## Your assignment
An exact copy of all records is expected, minus the images.

======

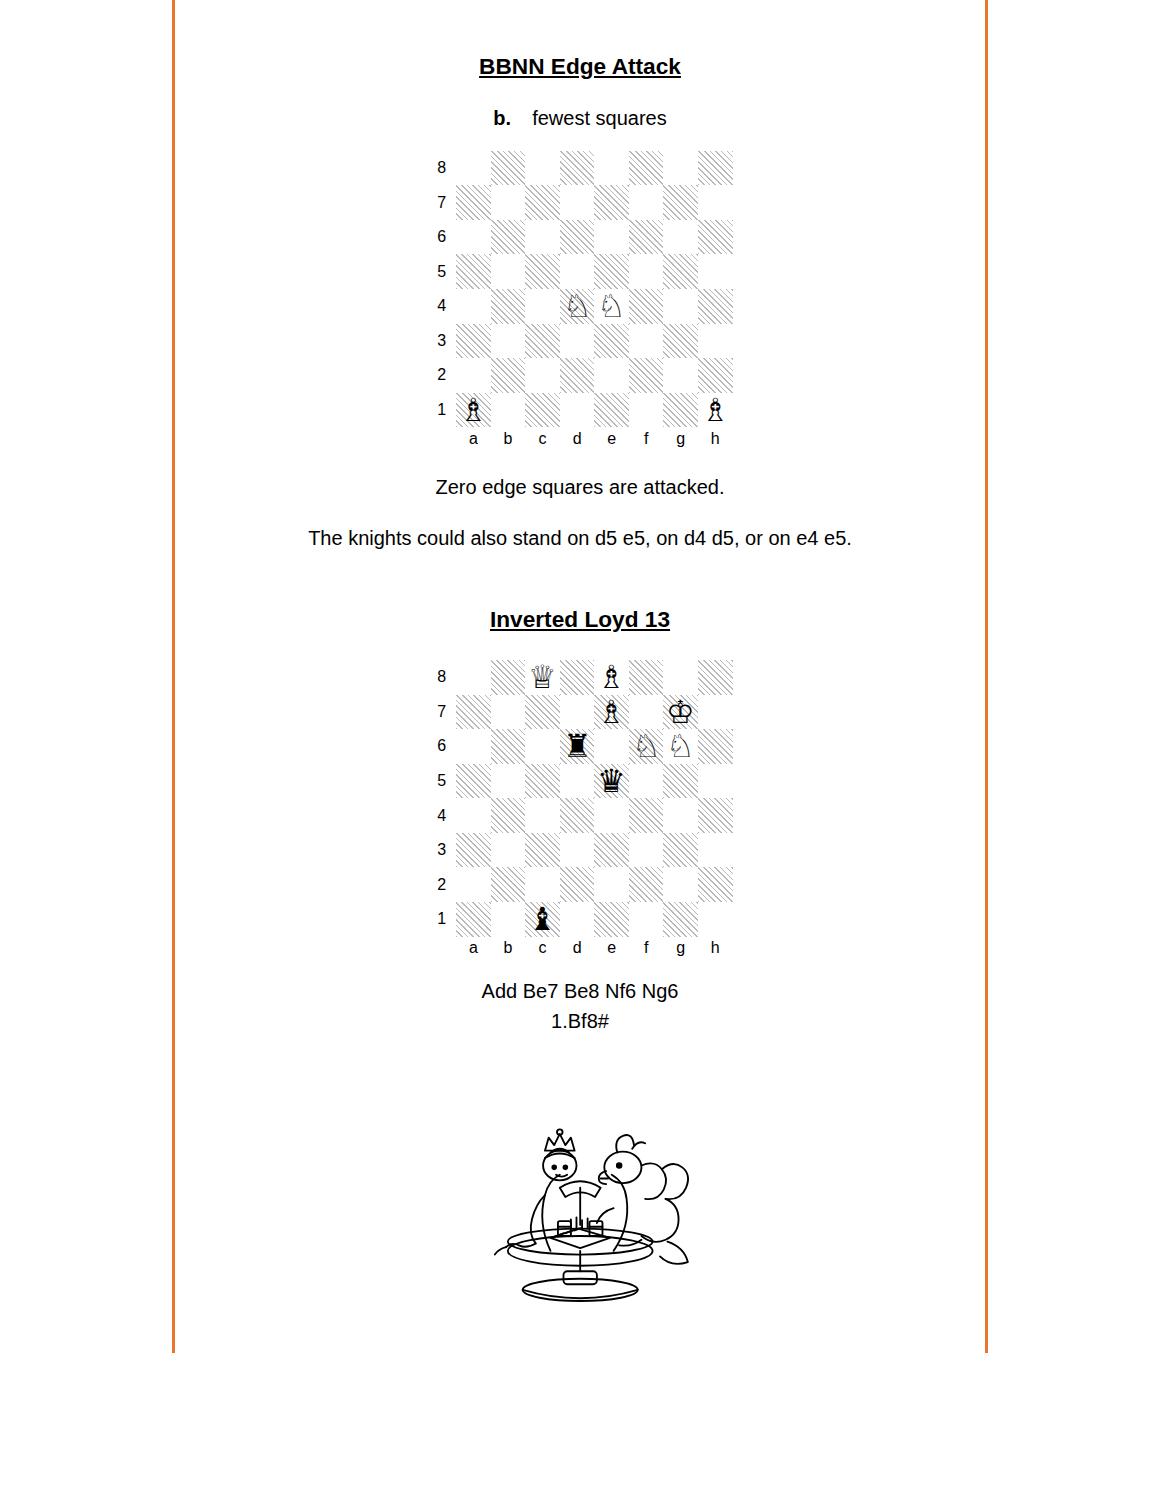BBNN Edge Attack
b. fewest squares
| 8 | | | | | | | | |
| 7 | | | | | | | | |
| 6 | | | | | | | | |
| 5 | | | | | | | | |
| 4 | | | | ♘ | ♘ | | | |
| 3 | | | | | | | | |
| 2 | | | | | | | | |
| 1 | ♗ | | | | | | | ♗ |
| | a | b | c | d | e | f | g | h |
Zero edge squares are attacked.
The knights could also stand on d5 e5, on d4 d5, or on e4 e5.
Inverted Loyd 13
| 8 | | | ♕ | | ♗ | | | |
| 7 | | | | | ♗ | | ♔ | |
| 6 | | | | ♜ | | ♘ | ♘ | |
| 5 | | | | | ♛ | | | |
| 4 | | | | | | | | |
| 3 | | | | | | | | |
| 2 | | | | | | | | |
| 1 | | | ♝ | | | | | |
| | a | b | c | d | e | f | g | h |
Add Be7 Be8 Nf6 Ng6
1.Bf8#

======

## Response
BBNN Edge Attack
b. fewest squares
| 8 | | | | | | | | |
| 7 | | | | | | | | |
| 6 | | | | | | | | |
| 5 | | | | | | | | |
| 4 | | | | ♘ | ♘ | | | |
| 3 | | | | | | | | |
| 2 | | | | | | | | |
| 1 | ♗ | | | | | | | ♗ |
| | a | b | c | d | e | f | g | h |
Zero edge squares are attacked.
The knights could also stand on d5 e5, on d4 d5, or on e4 e5.
Inverted Loyd 13
| 8 | | | ♕ | | ♗ | | | |
| 7 | | | | | ♗ | | ♔ | |
| 6 | | | | ♜ | | ♘ | ♘ | |
| 5 | | | | | ♛ | | | |
| 4 | | | | | | | | |
| 3 | | | | | | | | |
| 2 | | | | | | | | |
| 1 | | | ♝ | | | | | |
| | a | b | c | d | e | f | g | h |
Add Be7 Be8 Nf6 Ng6
1.Bf8#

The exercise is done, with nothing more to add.